* _TEXTE FOURNI_
• • • • • • •
Les trois impératifs de votre incubateur interne

Une des approches très employées en ce moment par les grandes entreprises ayant besoin d’améliorer leur capacité d’innovation est la création d’incubateurs internes et autres usines à startups. Cette création se fait rarement sans douleur. Mais quelles que soient les les difficultés, il me semble que ces incubateurs doivent répondre à trois impératifs: Un impératif « tactique », assurer la réussite des projets entrepreneuriaux, et deux impératifs plus « stratégiques » : Faire en sorte que ces projets amènent le groupe sur de vrais marchés nouveaux capables de prendre le relais d’activités potentiellement en déclin, et faire en sorte que ces projets permettent à l’entreprise de se transformer

Assurer la réussite des projets entrepreneuriaux

C’est évidemment la mission de base de l’usine à startups. Elle incube des projets, généralement issus de l’intérieur de l’organisation, que ces projets soient initiés par des collaborateurs ou par la direction. L’enjeu ici va être double: d’une part, il faut soutenir ces projets pour qu’ils aboutissent, c’est la mission la plus évidente et officielle. Cela passe par une activité d’accompagnement, de staffing, de financement bien-sûr, de mise en relation, ou encore de formation car souvent les cadres qui prennent ces projets n’ont aucune expérience entrepreneuriale.

D’autre part, il faut protéger ces projets contre les méfaits, voire l’hostilité de l’organisation existante. On le sait, un projet en rupture nécessite un modèle d’affaire différent du modèle de l’activité actuelle de l’entreprise, les deux ne sont pas compatibles et il y a donc un conflit qu’il faut gérer pratiquement au quotidien, notamment au niveau de l’allocation de ressources (financières, humaines et matérielles). Protéger le projet signifie se battre pour qu’il obtienne les ressources nécessaires, pour que les décisions dont il dépend soient prises rapidement (au sens startup, pas du point de vue de l’organisation qui s’enorgueillit souvent de ne mettre que six mois à trancher une question fiscale) et dévier les milliers de petites flèches que décochent les fonctions dites « support » à un projet qu’elles voient comme une distraction coûteuse, voire un caprice de la direction auquel il faut mettre fin par tous les moyens. Protéger le projet, c’est aussi faire admettre qu’un projet entrepreneurial ne se gère pas comme un projet mature, qu’il n’a pas les mêmes horizons de temps ni les mêmes critères de performance, et qu’il ne peut être géré par les mêmes personnes. C’est, enfin, faire admettre qu’il peut marcher sur les plates bandes des activités actuelles et qu’il faut accepter les conflits. L’objectif est donc ici de créer un portefeuille de projets équilibré, gérés de manières ad-hoc, en faisant rentrer puis progresser de nouveaux projets sans arrêt.
• • • • • • •
* _EXTRAITS DE LISTE_
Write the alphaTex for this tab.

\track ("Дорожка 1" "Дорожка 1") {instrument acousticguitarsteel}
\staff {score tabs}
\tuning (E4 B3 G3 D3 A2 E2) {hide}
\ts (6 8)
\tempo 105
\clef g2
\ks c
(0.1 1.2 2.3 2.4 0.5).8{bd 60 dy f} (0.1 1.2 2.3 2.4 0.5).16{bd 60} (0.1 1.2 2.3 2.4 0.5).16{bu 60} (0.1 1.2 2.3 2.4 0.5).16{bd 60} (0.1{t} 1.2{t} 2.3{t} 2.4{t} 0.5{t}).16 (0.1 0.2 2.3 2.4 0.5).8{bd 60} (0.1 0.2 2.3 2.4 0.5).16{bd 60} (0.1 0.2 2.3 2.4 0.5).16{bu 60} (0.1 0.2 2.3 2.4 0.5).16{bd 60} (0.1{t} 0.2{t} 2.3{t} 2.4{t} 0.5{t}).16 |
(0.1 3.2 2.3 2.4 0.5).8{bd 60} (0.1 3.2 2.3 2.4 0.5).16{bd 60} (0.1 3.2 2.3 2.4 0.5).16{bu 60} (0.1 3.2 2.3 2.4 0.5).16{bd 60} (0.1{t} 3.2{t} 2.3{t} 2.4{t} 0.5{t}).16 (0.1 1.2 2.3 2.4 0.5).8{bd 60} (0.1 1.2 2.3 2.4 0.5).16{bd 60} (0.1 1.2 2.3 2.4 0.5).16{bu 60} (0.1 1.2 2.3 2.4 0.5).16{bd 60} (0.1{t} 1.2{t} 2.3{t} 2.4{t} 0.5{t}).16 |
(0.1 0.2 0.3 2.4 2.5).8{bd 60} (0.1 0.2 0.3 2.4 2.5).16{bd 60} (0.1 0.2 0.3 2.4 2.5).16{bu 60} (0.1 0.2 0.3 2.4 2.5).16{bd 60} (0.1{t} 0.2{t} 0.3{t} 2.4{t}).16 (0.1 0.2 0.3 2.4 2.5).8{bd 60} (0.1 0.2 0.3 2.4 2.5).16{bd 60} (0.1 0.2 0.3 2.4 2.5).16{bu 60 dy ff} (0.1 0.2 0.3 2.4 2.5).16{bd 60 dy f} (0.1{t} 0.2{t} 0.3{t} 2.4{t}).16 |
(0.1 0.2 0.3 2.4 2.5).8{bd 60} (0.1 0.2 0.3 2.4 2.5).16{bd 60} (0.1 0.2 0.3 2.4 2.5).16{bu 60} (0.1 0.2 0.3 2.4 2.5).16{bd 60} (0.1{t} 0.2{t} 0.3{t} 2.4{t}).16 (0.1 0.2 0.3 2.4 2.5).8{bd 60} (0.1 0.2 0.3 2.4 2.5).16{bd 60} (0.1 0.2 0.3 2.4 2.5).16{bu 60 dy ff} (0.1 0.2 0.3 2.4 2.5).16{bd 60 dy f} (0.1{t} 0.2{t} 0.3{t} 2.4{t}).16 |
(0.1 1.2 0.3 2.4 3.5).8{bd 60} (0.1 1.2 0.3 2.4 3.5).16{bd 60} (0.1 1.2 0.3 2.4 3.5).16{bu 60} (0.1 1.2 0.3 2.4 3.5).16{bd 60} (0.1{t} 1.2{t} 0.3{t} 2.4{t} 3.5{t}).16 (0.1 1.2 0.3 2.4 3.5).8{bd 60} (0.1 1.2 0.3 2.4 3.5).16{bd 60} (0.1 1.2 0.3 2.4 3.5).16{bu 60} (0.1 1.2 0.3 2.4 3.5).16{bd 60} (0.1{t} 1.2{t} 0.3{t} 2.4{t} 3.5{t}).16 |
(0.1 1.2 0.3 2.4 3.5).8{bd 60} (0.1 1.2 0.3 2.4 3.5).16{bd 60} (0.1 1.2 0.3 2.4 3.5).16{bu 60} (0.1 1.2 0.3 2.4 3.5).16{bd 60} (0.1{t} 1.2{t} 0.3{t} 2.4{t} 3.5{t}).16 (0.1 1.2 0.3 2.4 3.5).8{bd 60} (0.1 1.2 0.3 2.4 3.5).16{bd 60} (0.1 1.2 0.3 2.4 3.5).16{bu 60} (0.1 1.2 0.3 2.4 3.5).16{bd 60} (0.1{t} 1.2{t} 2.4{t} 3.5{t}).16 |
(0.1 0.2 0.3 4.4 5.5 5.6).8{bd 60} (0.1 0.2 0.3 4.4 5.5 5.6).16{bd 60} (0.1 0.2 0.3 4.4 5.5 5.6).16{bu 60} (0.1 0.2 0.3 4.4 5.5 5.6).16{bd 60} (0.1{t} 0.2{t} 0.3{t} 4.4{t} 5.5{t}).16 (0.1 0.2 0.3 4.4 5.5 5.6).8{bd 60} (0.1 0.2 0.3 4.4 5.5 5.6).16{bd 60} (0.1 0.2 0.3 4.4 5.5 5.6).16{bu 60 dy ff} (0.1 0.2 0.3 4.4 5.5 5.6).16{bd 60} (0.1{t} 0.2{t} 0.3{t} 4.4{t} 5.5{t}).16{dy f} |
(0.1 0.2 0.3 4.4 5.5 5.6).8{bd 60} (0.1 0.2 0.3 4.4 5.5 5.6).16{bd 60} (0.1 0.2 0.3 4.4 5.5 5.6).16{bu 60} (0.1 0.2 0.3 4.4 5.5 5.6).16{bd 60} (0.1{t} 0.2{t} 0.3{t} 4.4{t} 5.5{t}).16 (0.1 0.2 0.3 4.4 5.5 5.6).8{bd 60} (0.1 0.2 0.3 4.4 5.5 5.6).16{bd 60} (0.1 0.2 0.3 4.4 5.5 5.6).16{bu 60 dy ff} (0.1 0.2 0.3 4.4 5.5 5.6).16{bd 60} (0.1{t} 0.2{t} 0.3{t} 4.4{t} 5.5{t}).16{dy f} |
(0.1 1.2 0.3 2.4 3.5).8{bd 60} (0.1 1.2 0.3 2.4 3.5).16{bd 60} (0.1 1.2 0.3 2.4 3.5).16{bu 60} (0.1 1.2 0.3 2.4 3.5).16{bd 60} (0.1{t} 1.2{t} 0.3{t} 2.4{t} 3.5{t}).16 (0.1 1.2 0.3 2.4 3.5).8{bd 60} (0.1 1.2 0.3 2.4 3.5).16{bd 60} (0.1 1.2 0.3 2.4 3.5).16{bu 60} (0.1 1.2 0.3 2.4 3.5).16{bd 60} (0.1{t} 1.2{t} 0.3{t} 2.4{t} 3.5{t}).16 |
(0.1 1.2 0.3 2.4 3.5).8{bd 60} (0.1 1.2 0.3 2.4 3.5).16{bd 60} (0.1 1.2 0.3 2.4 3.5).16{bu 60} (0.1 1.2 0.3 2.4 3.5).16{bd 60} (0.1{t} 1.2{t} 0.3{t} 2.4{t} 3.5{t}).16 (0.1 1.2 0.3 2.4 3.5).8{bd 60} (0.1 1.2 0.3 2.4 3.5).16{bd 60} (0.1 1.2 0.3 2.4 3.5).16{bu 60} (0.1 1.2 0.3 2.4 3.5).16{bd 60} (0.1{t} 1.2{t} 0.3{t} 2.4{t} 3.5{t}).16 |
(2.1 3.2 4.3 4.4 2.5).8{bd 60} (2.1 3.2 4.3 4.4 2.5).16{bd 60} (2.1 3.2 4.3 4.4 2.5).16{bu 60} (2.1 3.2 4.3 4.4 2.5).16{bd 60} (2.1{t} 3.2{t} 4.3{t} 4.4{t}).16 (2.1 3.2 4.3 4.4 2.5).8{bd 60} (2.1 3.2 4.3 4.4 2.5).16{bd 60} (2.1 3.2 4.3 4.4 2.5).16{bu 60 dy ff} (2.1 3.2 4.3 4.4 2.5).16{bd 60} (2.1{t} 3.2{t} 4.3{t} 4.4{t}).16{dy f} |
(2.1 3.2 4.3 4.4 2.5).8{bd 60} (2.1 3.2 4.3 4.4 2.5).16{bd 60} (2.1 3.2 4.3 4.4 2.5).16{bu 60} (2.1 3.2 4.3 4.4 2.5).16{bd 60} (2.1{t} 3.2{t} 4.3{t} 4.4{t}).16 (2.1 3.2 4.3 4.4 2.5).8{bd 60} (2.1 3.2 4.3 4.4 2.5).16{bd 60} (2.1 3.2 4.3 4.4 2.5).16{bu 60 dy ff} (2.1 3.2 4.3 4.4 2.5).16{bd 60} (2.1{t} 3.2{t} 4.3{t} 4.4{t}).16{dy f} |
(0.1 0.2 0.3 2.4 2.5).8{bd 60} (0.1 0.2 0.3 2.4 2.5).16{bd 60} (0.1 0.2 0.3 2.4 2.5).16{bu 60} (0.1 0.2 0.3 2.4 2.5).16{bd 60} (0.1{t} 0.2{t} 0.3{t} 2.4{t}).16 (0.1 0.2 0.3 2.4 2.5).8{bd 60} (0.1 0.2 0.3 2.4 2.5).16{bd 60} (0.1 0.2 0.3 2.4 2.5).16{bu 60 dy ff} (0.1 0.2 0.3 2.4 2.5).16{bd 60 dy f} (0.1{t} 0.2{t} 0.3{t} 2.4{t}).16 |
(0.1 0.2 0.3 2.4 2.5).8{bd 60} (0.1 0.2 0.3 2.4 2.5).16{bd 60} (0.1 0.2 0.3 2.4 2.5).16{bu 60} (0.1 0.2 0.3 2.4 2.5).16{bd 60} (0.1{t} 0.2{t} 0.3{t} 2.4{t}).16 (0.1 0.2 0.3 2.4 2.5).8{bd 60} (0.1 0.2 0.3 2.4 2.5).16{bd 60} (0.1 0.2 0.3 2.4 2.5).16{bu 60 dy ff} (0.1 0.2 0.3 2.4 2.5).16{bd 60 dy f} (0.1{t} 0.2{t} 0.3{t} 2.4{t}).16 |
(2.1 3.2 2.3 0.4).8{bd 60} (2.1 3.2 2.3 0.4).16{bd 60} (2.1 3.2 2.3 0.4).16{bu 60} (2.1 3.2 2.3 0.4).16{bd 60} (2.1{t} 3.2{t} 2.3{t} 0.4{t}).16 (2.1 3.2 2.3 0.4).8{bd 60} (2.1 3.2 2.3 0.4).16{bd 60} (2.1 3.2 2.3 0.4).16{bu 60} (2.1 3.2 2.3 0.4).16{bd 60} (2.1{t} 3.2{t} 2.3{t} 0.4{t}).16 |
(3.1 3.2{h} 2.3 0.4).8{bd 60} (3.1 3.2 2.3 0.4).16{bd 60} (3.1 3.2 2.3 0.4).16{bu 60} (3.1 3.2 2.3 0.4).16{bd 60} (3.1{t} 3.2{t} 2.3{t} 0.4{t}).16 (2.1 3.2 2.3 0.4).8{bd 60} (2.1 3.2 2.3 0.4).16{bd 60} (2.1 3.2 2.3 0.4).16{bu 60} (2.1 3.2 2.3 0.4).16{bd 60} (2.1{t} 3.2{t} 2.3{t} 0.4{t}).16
• • • • • • •
* _CONSIGNE ÉCRITE_
Reprenez mot pour mot le passage du texte sur les incubateurs internes qui s'ouvre sur les mots « C’est évidemment la » et se referme sur « aucune expérience entrepreneuriale. ». Servez-vous seulement du texte sur les incubateurs internes.

* _RÉPONSE COMPLÈTE_
C’est évidemment la mission de base de l’usine à startups. Elle incube des projets, généralement issus de l’intérieur de l’organisation, que ces projets soient initiés par des collaborateurs ou par la direction. L’enjeu ici va être double: d’une part, il faut soutenir ces projets pour qu’ils aboutissent, c’est la mission la plus évidente et officielle. Cela passe par une activité d’accompagnement, de staffing, de financement bien-sûr, de mise en relation, ou encore de formation car souvent les cadres qui prennent ces projets n’ont aucune expérience entrepreneuriale.